[Reading passage]
▼

The real-world manifestation of this bug is that, on a Win10 1607 VM of mine, deleting one of the older snapshots causes the Start menu to malfunction (lose the Settings button and all tiles) on newer snapshots.

I created a reduced test case by deleting as many snapshots as I could without the corruption happening, then creating and using a quick-and-dirty program to replace each non-empty (i.e. not all zeroes) 1MB block in each VDI file with a repeated byte value. (By the way, if I do this on all blocks rather than all non-zero blocks, the bug is no longer reproducible.)

Instructions to reproduce:

  1. Extract the attached xz-compressed tar archive (it will expand to something like 33GB) and add the resulting VM to VirtualBox.

▲

[What is needed]
Resume the bug report on VirtualBox snapshot deletion, starting after its last line. The records that follow come from a separate source unrelated to the text.

[Data records]

▼

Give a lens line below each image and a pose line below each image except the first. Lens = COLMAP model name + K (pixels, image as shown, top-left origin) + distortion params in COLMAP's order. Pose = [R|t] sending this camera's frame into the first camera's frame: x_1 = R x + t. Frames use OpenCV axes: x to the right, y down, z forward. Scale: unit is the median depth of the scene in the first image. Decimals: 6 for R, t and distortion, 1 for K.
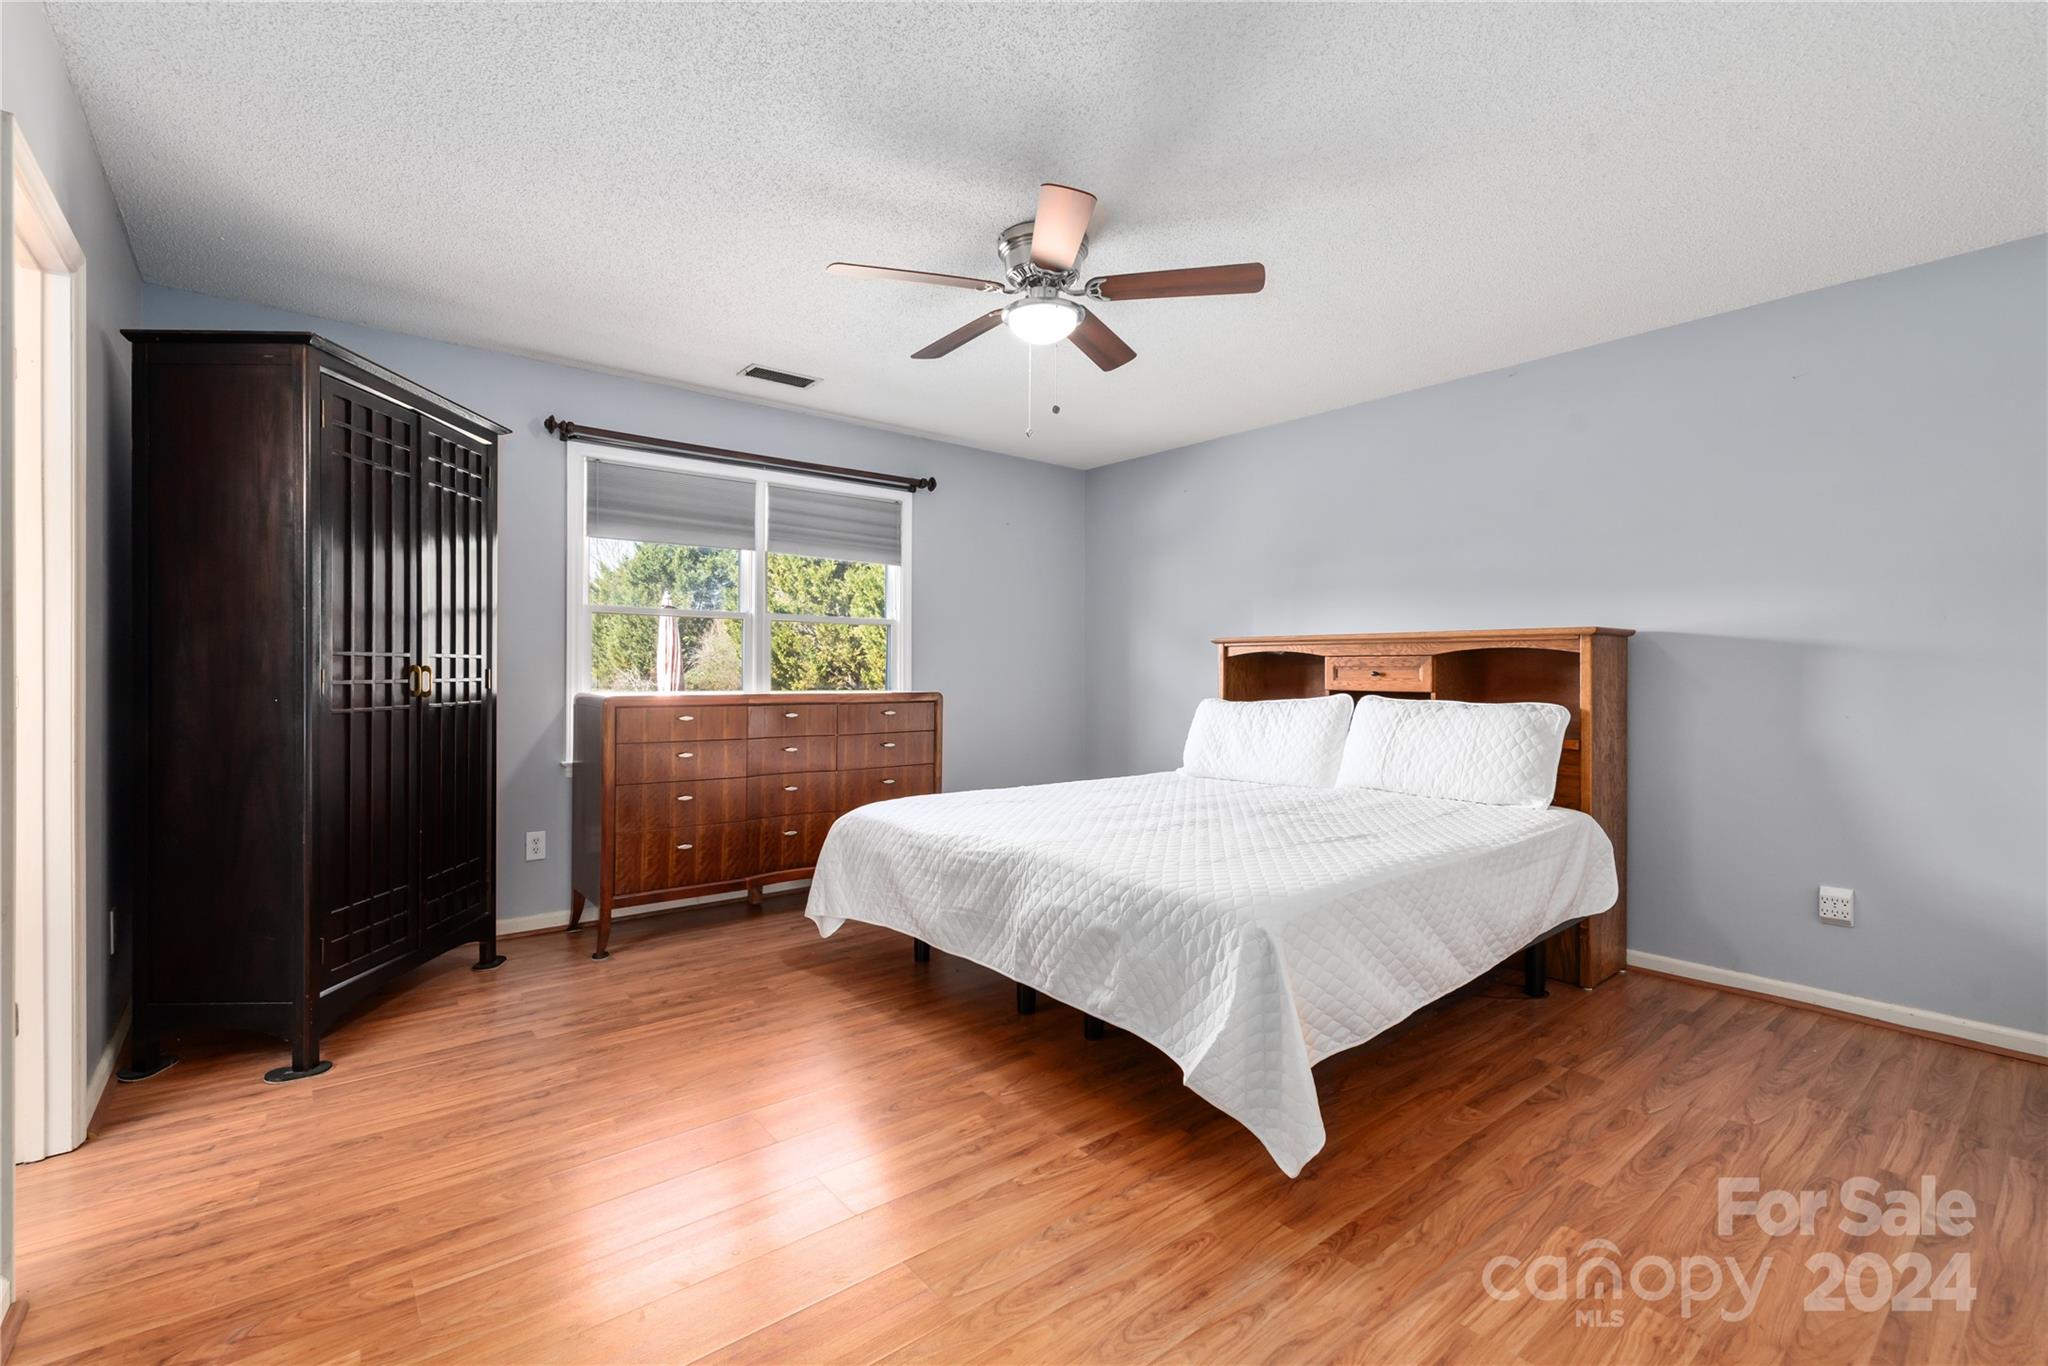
lens RADIAL K [[906.7, 0, 1025.7], [0, 906.7, 664.9], [0, 0, 1]] dist [-0.001052, -0.000136]
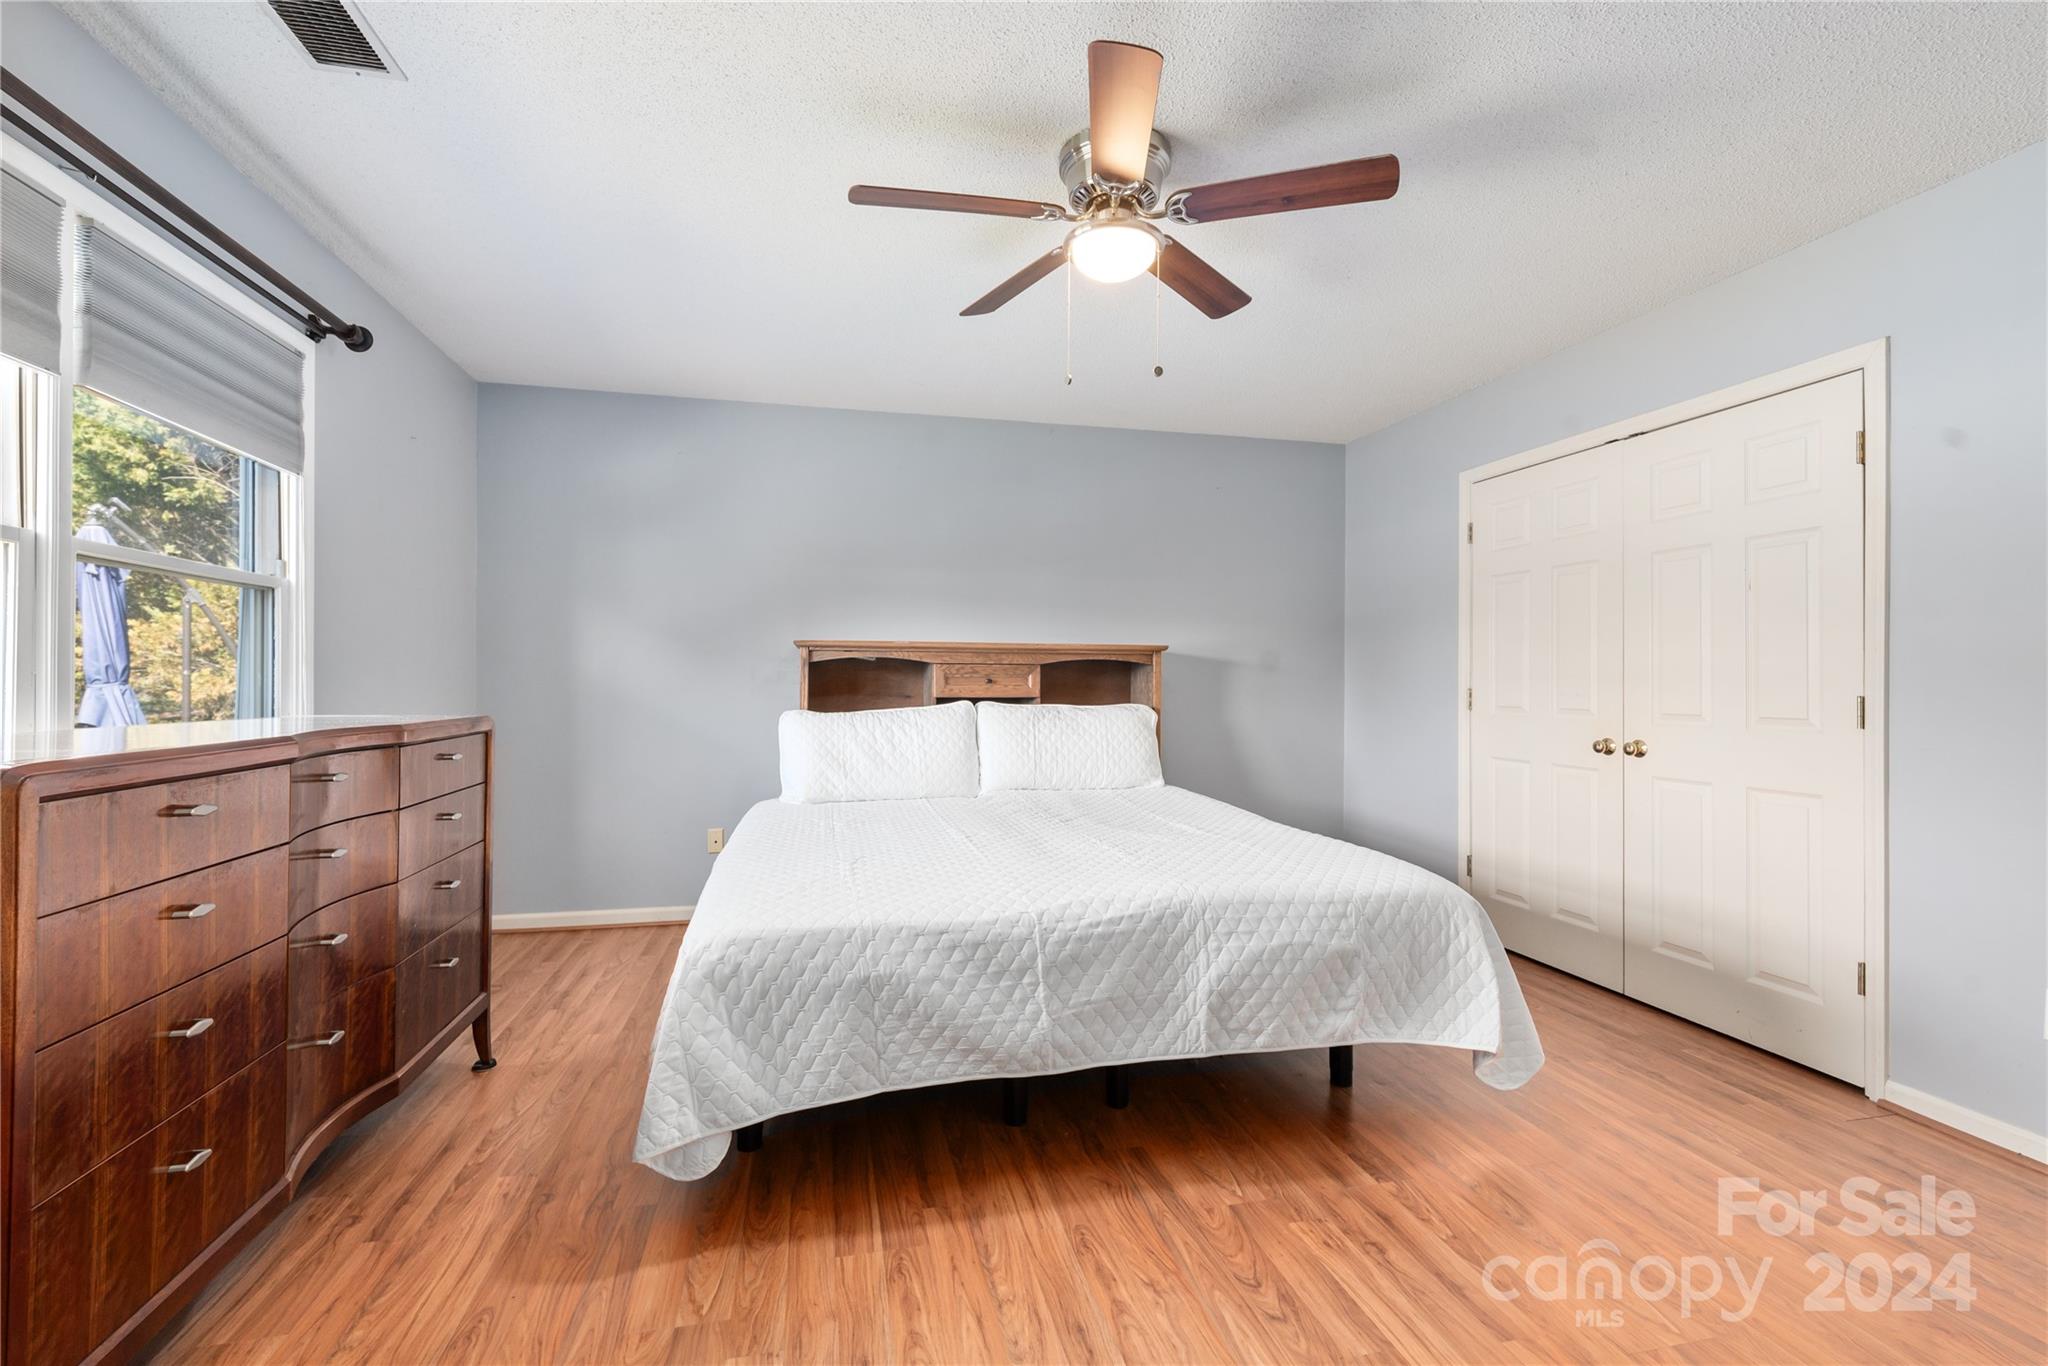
lens RADIAL K [[875.4, 0, 1024.7], [0, 875.4, 674.3], [0, 0, 1]] dist [-0.000176, -0.000186]
pose [[0.443565, 0.003291, 0.896236, -0.679240], [-0.008278, 0.999966, 0.000426, 0.001489], [-0.896204, -0.007608, 0.443577, 0.678084]]
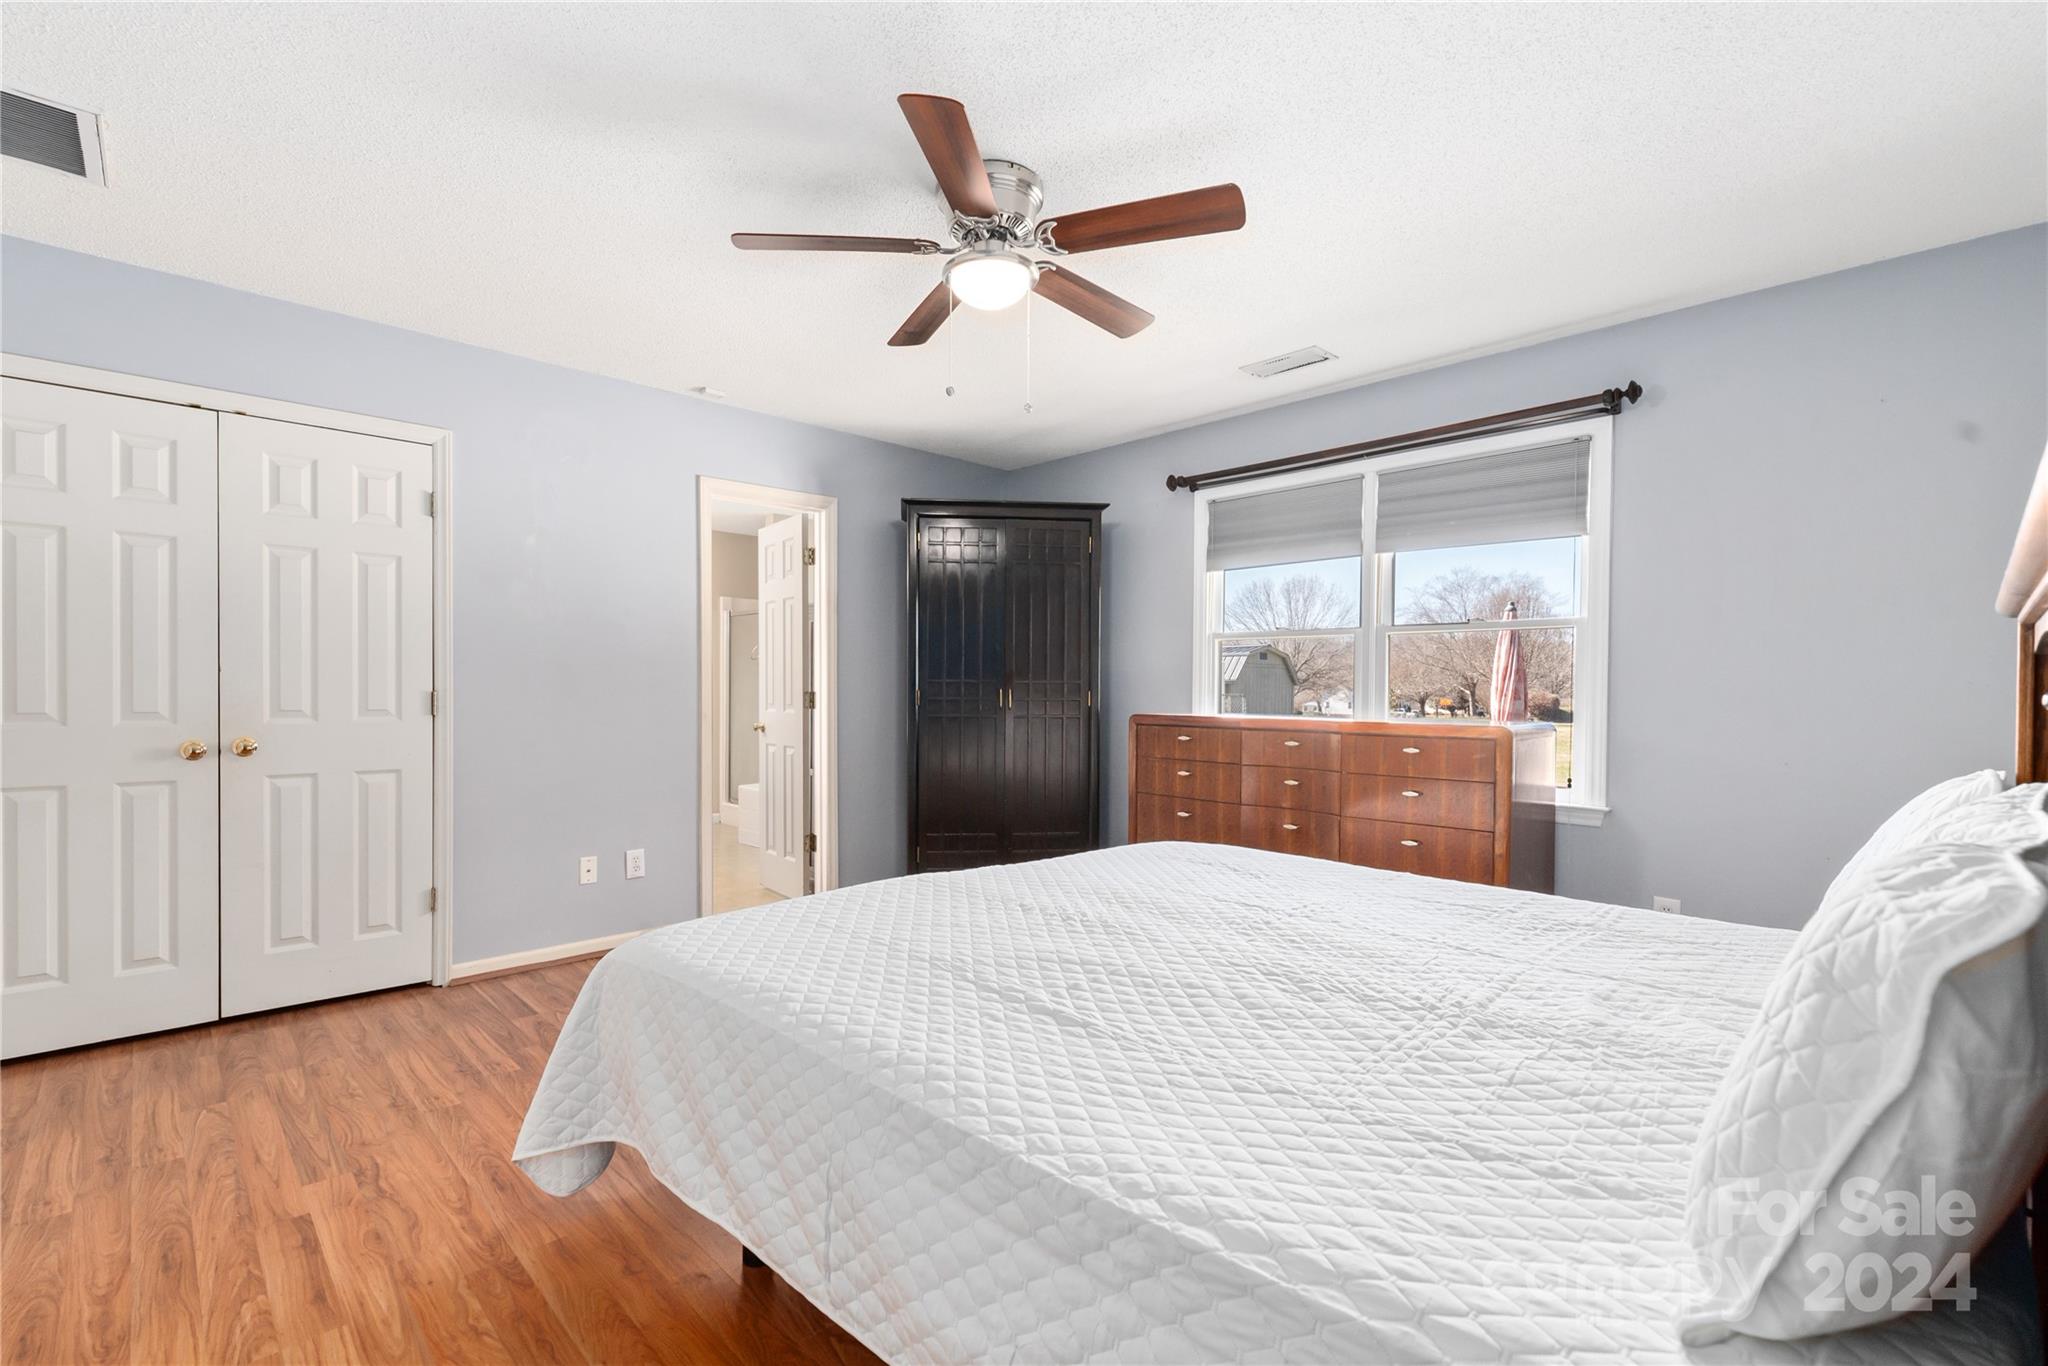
lens RADIAL K [[934.2, 0, 1020.8], [0, 934.2, 702.9], [0, 0, 1]] dist [-0.001590, -0.000173]
pose [[0.069008, 0.009936, -0.997567, 0.847893], [-0.000912, 0.999951, 0.009897, 0.010413], [0.997616, 0.000227, 0.069014, 0.909024]]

▲

[Answer below]
  2. There are 3 snapshots: Snapshot 1, Snapshot 5, and Snapshot 11. Get the md5sum of Snapshot 11 by doing one of the following:
    1. VBoxManage clonemedium 7e718487-9538-4552-b223-69ce21b421d0 good.raw --format RAW then something like openssl md5 good.raw
    2. Boot into a simple Linux CD/DVD (I used the Slackware 14.2 installer DVD), run md5sum /dev/sda, then power off the VM.
  3. Delete Snapshot 5. (By the way, if you delete Snapshot 1 before deleting Snapshot 5, the corruption does not occur.)
  4. Check the md5sum of Snapshot 11 again by doing one of the following:
    1. VBoxManage clonemedium 750ff504-0292-427f-b108-f4c9b78f88df bad.raw --format RAW then something like openssl md5 bad.raw
    2. Repeat step 2(b).

Expected results: md5sum should be 94157a72c97d2d61e288748ec4029b6a both times.

Actual results: md5sum is originally 94157a72c97d2d61e288748ec4029b6a but becomes 75dc8ef4596478dee7abf47780471c98. An examination of the difference between good.raw and bad.raw shows that some sectors that are filled with zeroes in good.raw are filled with 0x2A ('*') in bad.raw (the pattern that I used to fill the non-zero blocks in the base VDI).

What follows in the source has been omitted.